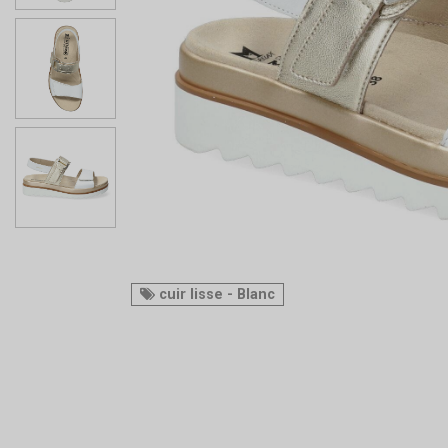
cuir lisse - Blanc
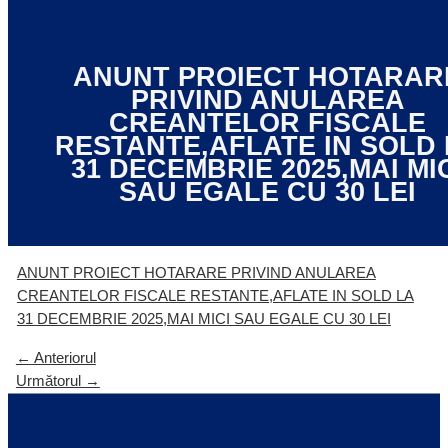
ANUNT PROIECT HOTARAR
PRIVIND ANULAREA
CREANTELOR FISCALE
RESTANTE,AFLATE IN SOLD 
31 DECEMBRIE 2025,MAI MI
SAU EGALE CU 30 LEI
ANUNT PROIECT HOTARARE PRIVIND ANULAREA
CREANTELOR FISCALE RESTANTE,AFLATE IN SOLD LA
31 DECEMBRIE 2025,MAI MICI SAU EGALE CU 30 LEI
←
Anteriorul
Următorul
→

##############################

→ **Your assignment**: Rewrite the listing with "CREANTELOR" changed to "DATORIILOR" everywhere it appears, leaving all other text unchanged. Omit the pictures from your answer.

→ **Answer space**:
cuir lisse - Blanc
ANUNT PROIECT HOTARAR
PRIVIND ANULAREA
DATORIILOR FISCALE
RESTANTE,AFLATE IN SOLD 
31 DECEMBRIE 2025,MAI MI
SAU EGALE CU 30 LEI
ANUNT PROIECT HOTARARE PRIVIND ANULAREA
DATORIILOR FISCALE RESTANTE,AFLATE IN SOLD LA
31 DECEMBRIE 2025,MAI MICI SAU EGALE CU 30 LEI
←
Anteriorul
Următorul
→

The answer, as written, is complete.